Owner Occupied Rental Property

If you have an owner occupied rental property, then you've actually got the chance to use two different sets of tax deductions for your property. For the part of the property that you occupy as the owner, the IRS treats this as your actual residence. You get the ability to write-off expenses and deductions as any other single family residence household would be able to do. For the rental part of the property, it will be treated as a separate investment property and allow you to take business deductions.

It all begins with your ability to keep accurate records. This is especially important if you are paying one mortgage payment for the entire property.
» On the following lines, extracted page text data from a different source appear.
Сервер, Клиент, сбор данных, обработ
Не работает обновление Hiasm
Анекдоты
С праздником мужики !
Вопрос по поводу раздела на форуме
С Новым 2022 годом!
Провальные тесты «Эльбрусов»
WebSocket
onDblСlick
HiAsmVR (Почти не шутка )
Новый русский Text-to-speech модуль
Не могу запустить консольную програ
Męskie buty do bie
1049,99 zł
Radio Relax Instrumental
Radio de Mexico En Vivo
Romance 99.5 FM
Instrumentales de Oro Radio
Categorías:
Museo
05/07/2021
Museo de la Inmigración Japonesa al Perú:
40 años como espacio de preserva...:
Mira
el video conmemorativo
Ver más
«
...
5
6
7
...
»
Keep your records of payments made, the invoices you have, and any other expenses because you'll be taking out the percentage of the property that you occupy from these business expenses. If you occupy 50% of your property, then the other 50% of the mortgage interest is a business expense, not a personal deduction.
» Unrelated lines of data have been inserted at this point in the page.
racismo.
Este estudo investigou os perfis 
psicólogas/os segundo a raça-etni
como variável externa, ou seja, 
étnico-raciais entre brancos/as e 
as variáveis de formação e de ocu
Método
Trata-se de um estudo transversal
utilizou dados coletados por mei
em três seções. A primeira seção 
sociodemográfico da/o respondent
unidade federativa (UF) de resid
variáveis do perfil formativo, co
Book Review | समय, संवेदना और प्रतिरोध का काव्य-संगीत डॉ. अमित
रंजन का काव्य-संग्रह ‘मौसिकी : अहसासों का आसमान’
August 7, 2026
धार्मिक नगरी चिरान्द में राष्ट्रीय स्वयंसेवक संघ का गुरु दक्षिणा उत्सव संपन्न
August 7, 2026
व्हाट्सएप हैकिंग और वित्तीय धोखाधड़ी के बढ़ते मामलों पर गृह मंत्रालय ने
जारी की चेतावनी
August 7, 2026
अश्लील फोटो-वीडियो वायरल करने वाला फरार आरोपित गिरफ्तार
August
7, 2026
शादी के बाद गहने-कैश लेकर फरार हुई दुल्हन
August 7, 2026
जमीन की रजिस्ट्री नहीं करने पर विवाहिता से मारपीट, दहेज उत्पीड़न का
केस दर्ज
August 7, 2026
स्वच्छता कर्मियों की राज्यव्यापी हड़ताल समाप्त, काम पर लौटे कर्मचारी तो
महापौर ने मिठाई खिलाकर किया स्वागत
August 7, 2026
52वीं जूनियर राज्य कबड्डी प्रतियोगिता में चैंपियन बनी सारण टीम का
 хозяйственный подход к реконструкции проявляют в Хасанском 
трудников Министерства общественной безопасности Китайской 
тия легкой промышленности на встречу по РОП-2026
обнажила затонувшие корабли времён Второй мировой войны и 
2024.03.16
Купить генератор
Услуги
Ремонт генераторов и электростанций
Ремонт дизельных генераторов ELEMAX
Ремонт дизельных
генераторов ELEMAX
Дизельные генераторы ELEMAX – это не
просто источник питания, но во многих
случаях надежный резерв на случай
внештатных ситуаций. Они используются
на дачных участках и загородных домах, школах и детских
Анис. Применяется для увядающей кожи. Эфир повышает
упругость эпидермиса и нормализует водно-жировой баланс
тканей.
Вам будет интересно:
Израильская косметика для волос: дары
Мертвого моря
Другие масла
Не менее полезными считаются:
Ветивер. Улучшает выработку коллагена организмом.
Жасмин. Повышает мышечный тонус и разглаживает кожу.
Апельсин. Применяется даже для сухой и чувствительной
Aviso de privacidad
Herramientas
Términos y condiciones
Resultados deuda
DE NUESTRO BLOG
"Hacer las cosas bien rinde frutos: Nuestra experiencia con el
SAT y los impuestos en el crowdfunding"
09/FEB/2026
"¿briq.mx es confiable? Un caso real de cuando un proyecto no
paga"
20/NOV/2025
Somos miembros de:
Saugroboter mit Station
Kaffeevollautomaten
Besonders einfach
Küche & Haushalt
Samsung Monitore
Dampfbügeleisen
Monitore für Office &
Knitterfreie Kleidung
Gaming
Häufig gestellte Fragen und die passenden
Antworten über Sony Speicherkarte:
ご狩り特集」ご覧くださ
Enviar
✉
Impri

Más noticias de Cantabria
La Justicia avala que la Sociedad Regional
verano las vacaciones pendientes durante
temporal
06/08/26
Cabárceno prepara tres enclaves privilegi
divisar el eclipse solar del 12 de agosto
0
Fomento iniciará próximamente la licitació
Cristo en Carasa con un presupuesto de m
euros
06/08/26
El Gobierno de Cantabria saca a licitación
Depreciation Can Be Complicated

Your property depreciates at 1/27.5 every year of the total improvement value, but you claim it in two different ways. If you occupy 50% of your property, then half of your depreciation will go onto your personal return and the other 50% will go onto the business portion of your return. If you occupy an apartment in a large building, that percentage could be lower than 10%. Plan carefully because depreciation like this can get quite complicated – and land never depreciates.

You Must Itemize

In order to claim depreciation, expense deductions, and other items, you must be able to itemize your personal tax returns. If you file the standard short form and take the basic deduction, then you won't be able to claim any of these items on your personal taxes. You'll still need to take the exact percentage that is the business portion off, however, even if you don't itemized personal taxes.

Selling Is Difficult

If you're selling a property that is owner occupied, then part of your property is treated as an investment. The rented portion of the property during a sale is subject to recapture taxes on depreciation and capital gains taxes if you don't go into a new property on an exchange. It's really like selling two different properties in one transaction because the portion that is yours can have up to $500k of tax-free capital gains.

Lower Costs

Most owner occupied rental properties have lower overall maintenance and management costs. Simply put, because an owner is living on the property, they tend to take care of it on their own and manage the property full time. This limits the outgoing expenses that occur and when repairs are made on tenant properties, those expenses become deductible on the business portion of the income.

Although the paperwork can sometimes be extensive with an owner occupied rental property, the financial advantages often outweigh this increase in time spent on documentation. Consider these deductions as you get ready for your next tax season so that you can shield as much of your income as possible.